Mr Sculley, 54, will remain chairman of the Silicon Valley computer maker, turning his energies to emerging new businesses for Apple.
An architect by training with no formal background in engineering, Mr Sculley surprised the industry in 1990 by naming himself Apple's chief technologist, and he said yesterday that his personal interest is 'in defining the opportunities and technologies for Apple in the convergence of computing, communications and content.
'Now I will be able to concentrate fully on these activities while Michael runs the company,' he said.
Mr Sculley, who hails from New York, will retain offices at Apple's California headquarters and on the East Coast, where friends say he has long wanted to return.

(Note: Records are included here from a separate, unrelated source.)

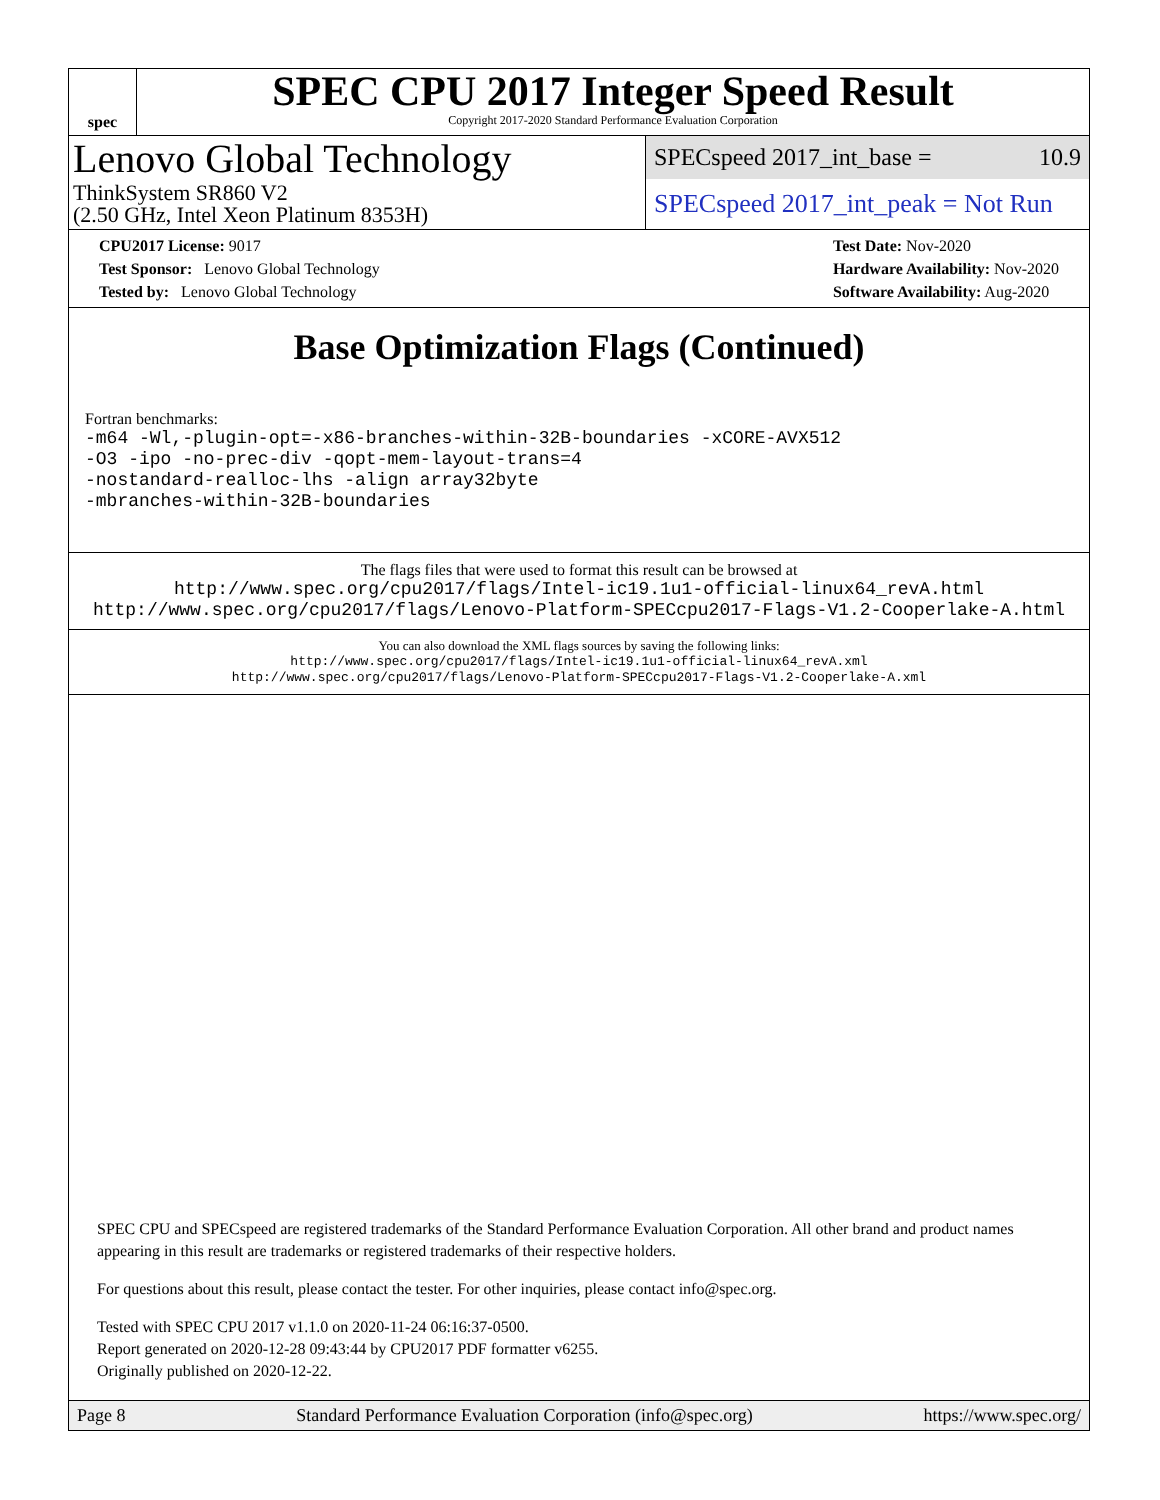spec
SPEC CPU 2017 Integer Speed Result
Copyright 2017-2020 Standard Performance Evaluation Corporation
Lenovo Global Technology
ThinkSystem SR860 V2
(2.50 GHz, Intel Xeon Platinum 8353H)
SPECspeed 2017_int_base = 10.9
SPECspeed 2017_int_peak = Not Run
CPU2017 License: 9017
Test Sponsor: Lenovo Global Technology
Tested by: Lenovo Global Technology
Test Date: Nov-2020
Hardware Availability: Nov-2020
Software Availability: Aug-2020
Base Optimization Flags (Continued)
Fortran benchmarks:
-m64 -Wl,-plugin-opt=-x86-branches-within-32B-boundaries -xCORE-AVX512
-O3 -ipo -no-prec-div -qopt-mem-layout-trans=4
-nostandard-realloc-lhs -align array32byte
-mbranches-within-32B-boundaries
The flags files that were used to format this result can be browsed at
http://www.spec.org/cpu2017/flags/Intel-ic19.1u1-official-linux64_revA.html
http://www.spec.org/cpu2017/flags/Lenovo-Platform-SPECcpu2017-Flags-V1.2-Cooperlake-A.html
You can also download the XML flags sources by saving the following links:
http://www.spec.org/cpu2017/flags/Intel-ic19.1u1-official-linux64_revA.xml
http://www.spec.org/cpu2017/flags/Lenovo-Platform-SPECcpu2017-Flags-V1.2-Cooperlake-A.xml
SPEC CPU and SPECspeed are registered trademarks of the Standard Performance Evaluation Corporation. All other brand and product names appearing in this result are trademarks or registered trademarks of their respective holders.
For questions about this result, please contact the tester. For other inquiries, please contact info@spec.org.
Tested with SPEC CPU 2017 v1.1.0 on 2020-11-24 06:16:37-0500.
Report generated on 2020-12-28 09:43:44 by CPU2017 PDF formatter v6255.
Originally published on 2020-12-22.
Page 8 Standard Performance Evaluation Corporation (info@spec.org) https://www.spec.org/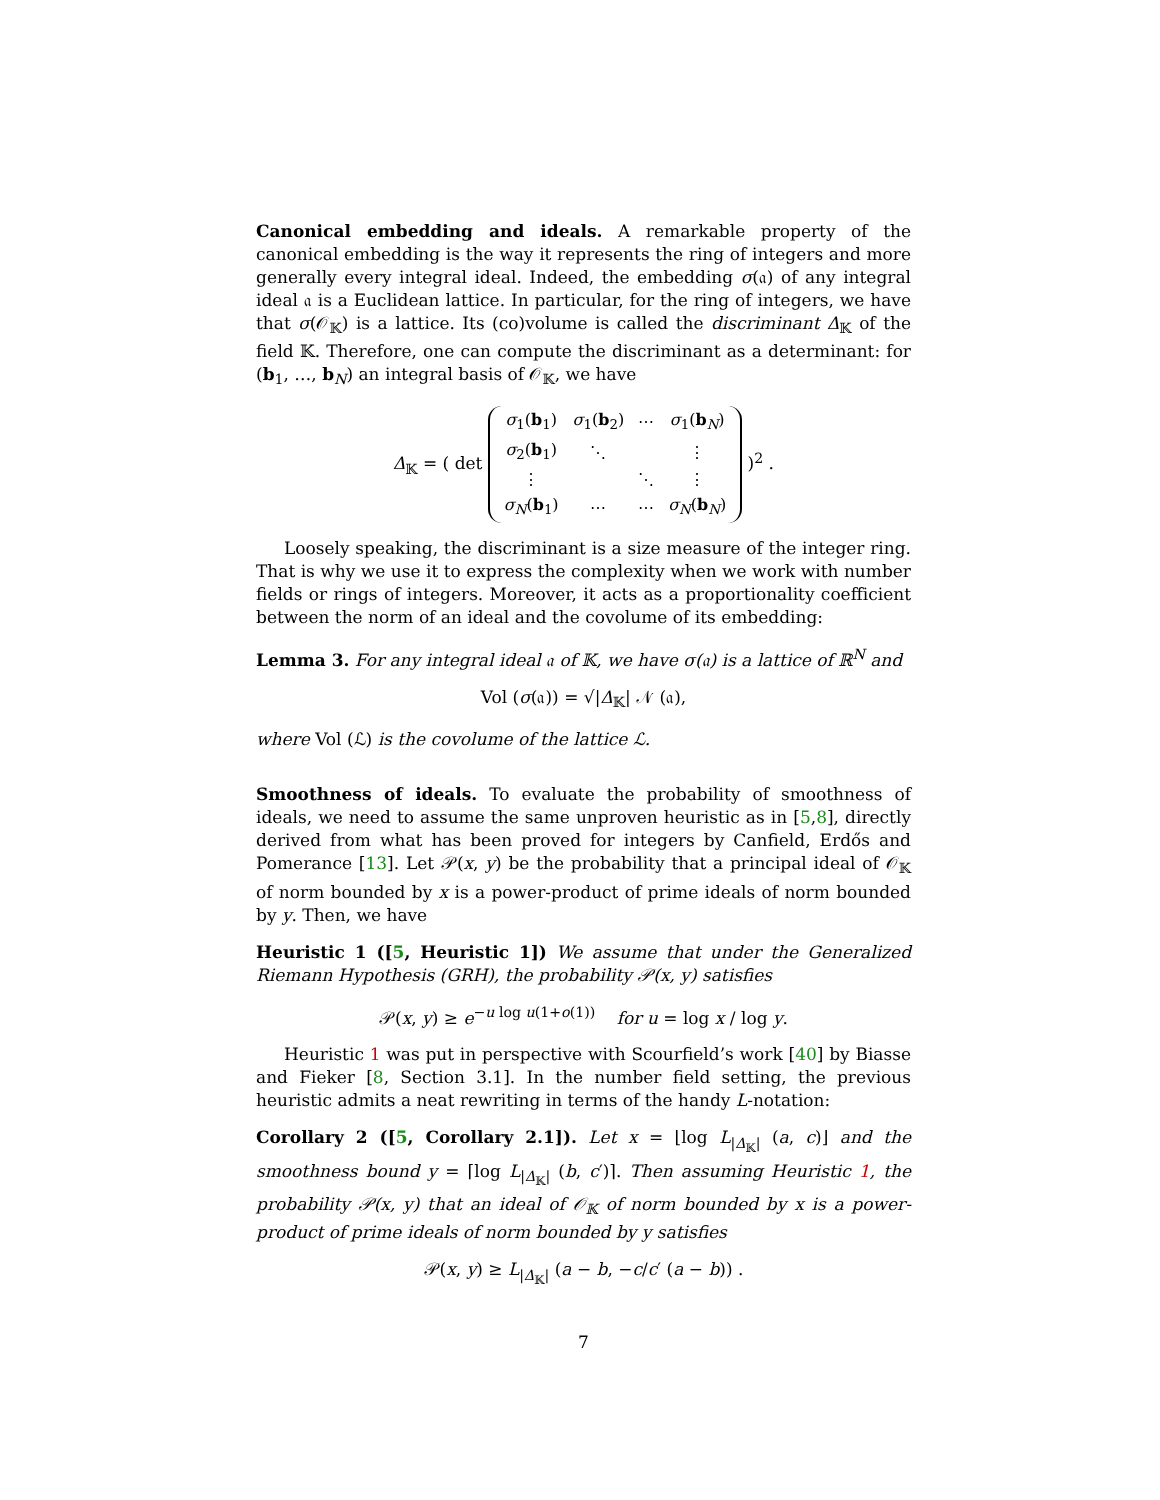Canonical embedding and ideals. A remarkable property of the canonical embedding is the way it represents the ring of integers and more generally every integral ideal. Indeed, the embedding σ(𝔞) of any integral ideal 𝔞 is a Euclidean lattice. In particular, for the ring of integers, we have that σ(𝒪<sub>𝕂</sub>) is a lattice. Its (co)volume is called the discriminant Δ<sub>𝕂</sub> of the field 𝕂. Therefore, one can compute the discriminant as a determinant: for (b<sub>1</sub>, …, b<sub>N</sub>) an integral basis of 𝒪<sub>𝕂</sub>, we have
Δ<sub>𝕂</sub> = ( det
| σ<sub>1</sub>( b<sub>1</sub>) | σ<sub>1</sub>( b<sub>2</sub>) | ⋯ | σ<sub>1</sub>( b<sub>N</sub>) |
| σ<sub>2</sub>( b<sub>1</sub>) | ⋱ | | ⋮ |
| ⋮ | | ⋱ | ⋮ |
| σ<sub>N</sub>( b<sub>1</sub>) | ⋯ | ⋯ | σ<sub>N</sub>( b<sub>N</sub>) |
)<sup>2</sup> .
Loosely speaking, the discriminant is a size measure of the integer ring. That is why we use it to express the complexity when we work with number fields or rings of integers. Moreover, it acts as a proportionality coefficient between the norm of an ideal and the covolume of its embedding:
Lemma 3. For any integral ideal 𝔞 of 𝕂, we have σ(𝔞) is a lattice of ℝ<sup>N</sup> and
Vol (σ(𝔞)) = √|Δ<sub>𝕂</sub>| 𝒩 (𝔞),
where Vol (ℒ) is the covolume of the lattice ℒ.
Smoothness of ideals. To evaluate the probability of smoothness of ideals, we need to assume the same unproven heuristic as in [5,8], directly derived from what has been proved for integers by Canfield, Erdős and Pomerance [13]. Let 𝒫(x, y) be the probability that a principal ideal of 𝒪<sub>𝕂</sub> of norm bounded by x is a power-product of prime ideals of norm bounded by y. Then, we have
Heuristic 1 ([5, Heuristic 1]) We assume that under the Generalized Riemann Hypothesis (GRH), the probability 𝒫(x, y) satisfies
𝒫(x, y) ≥ e<sup>−u log u(1+o(1))</sup> for u = log x / log y.
Heuristic 1 was put in perspective with Scourfield’s work [40] by Biasse and Fieker [8, Section 3.1]. In the number field setting, the previous heuristic admits a neat rewriting in terms of the handy L-notation:
Corollary 2 ([5, Corollary 2.1]). Let x = ⌊log L<sub>|Δ<sub>𝕂</sub>|</sub> (a, c)⌋ and the smoothness bound y = ⌈log L<sub>|Δ<sub>𝕂</sub>|</sub> (b, c′)⌉. Then assuming Heuristic 1, the probability 𝒫(x, y) that an ideal of 𝒪<sub>𝕂</sub> of norm bounded by x is a power-product of prime ideals of norm bounded by y satisfies
𝒫(x, y) ≥ L<sub>|Δ<sub>𝕂</sub>|</sub> (a − b, −c/c′ (a − b)) .
7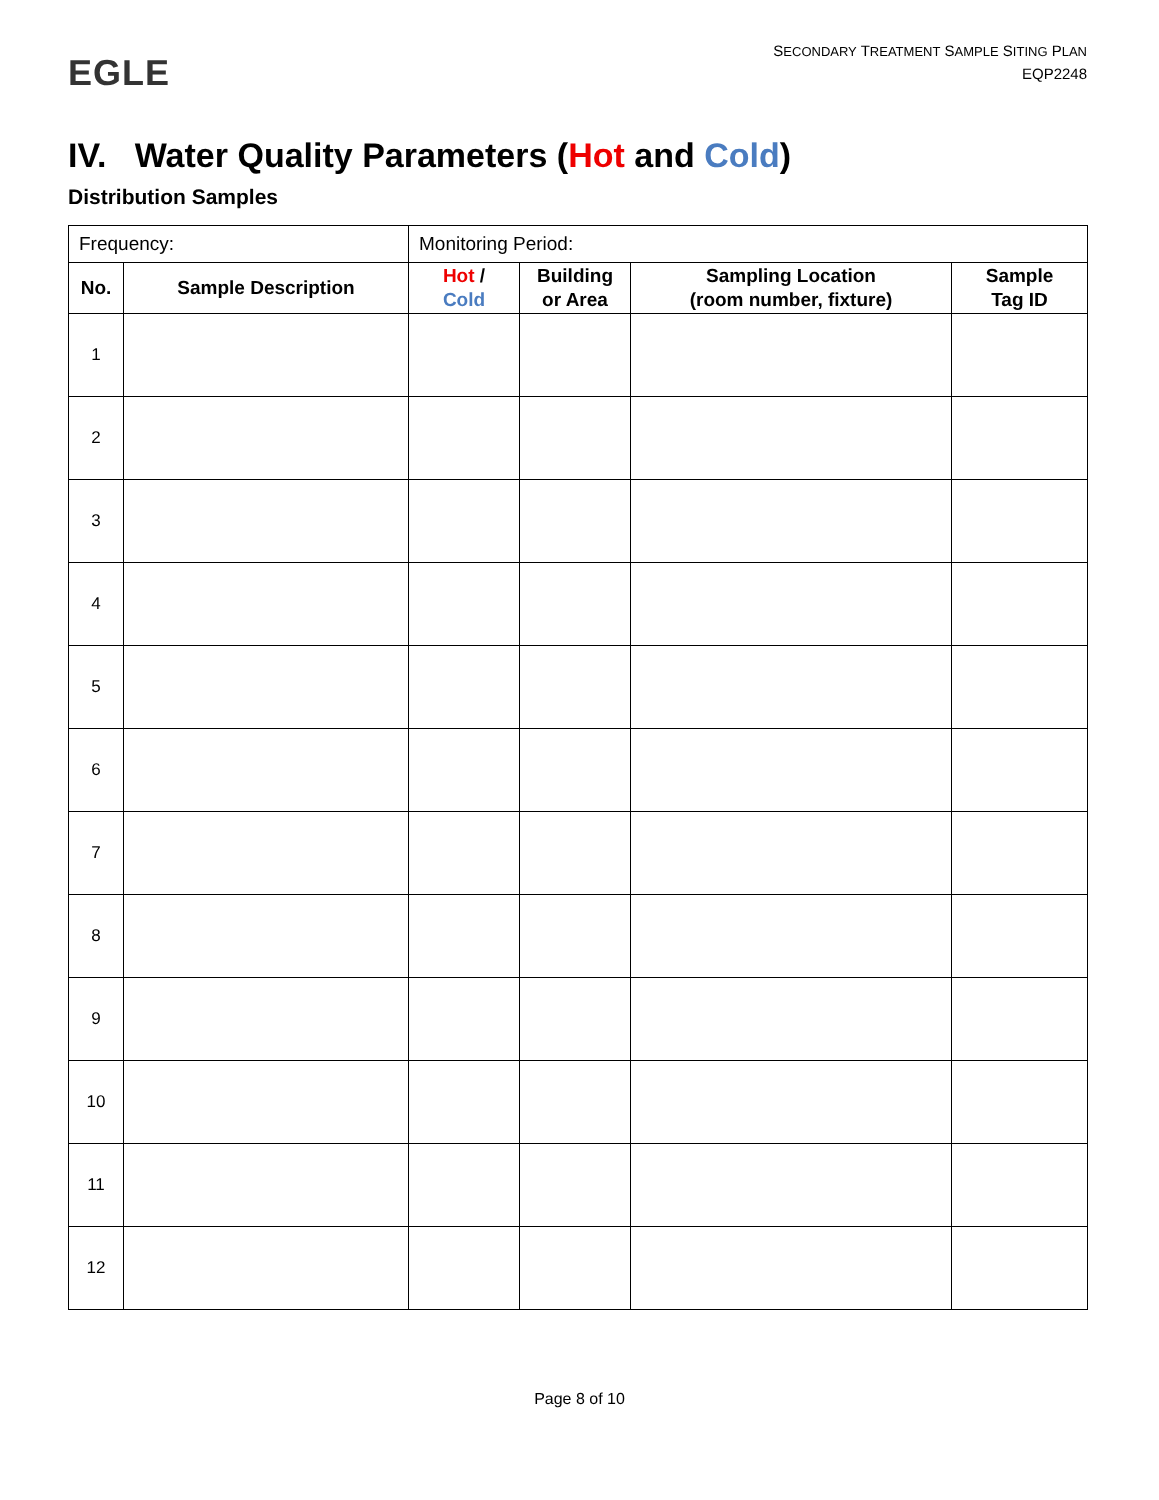EGLE
SECONDARY TREATMENT SAMPLE SITING PLAN
EQP2248
IV. Water Quality Parameters (Hot and Cold)
Distribution Samples
| Frequency: | | Monitoring Period: | | | |
| No. | Sample Description | Hot / Cold | Building or Area | Sampling Location (room number, fixture) | Sample Tag ID |
| 1 | | | | | |
| 2 | | | | | |
| 3 | | | | | |
| 4 | | | | | |
| 5 | | | | | |
| 6 | | | | | |
| 7 | | | | | |
| 8 | | | | | |
| 9 | | | | | |
| 10 | | | | | |
| 11 | | | | | |
| 12 | | | | | |
Page 8 of 10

Computer industry analysts, who generally welcomed the move, said the arrangement was one way for Apple to hang on to Mr Sculley, who had hinted recently that he wanted to distance himself from Apple's day-to-day management.
Earlier this year, Mr Sculley and his wife, also an East Coast native, bought a new home in Greenwich, Connecticut, prompting speculation that he was about to be named the new chief executive of IBM.
Mr Sculley recently confirmed that during IBM's executive search earlier this spring, he had proposed to its board that Apple merge with 'the best parts' of the troubled computer giant.
Mr Sculley's resignation also prompted speculation that he might be considering a public service career. He was a vocal supporter of President Bill Clinton in last year's election campaign, but has since insisted that he could better serve the administration from outside as a member of the business community.
Mr Spindler, a German who was with Apple in Europe before being named president in 1990, is highly regarded on Wall Street.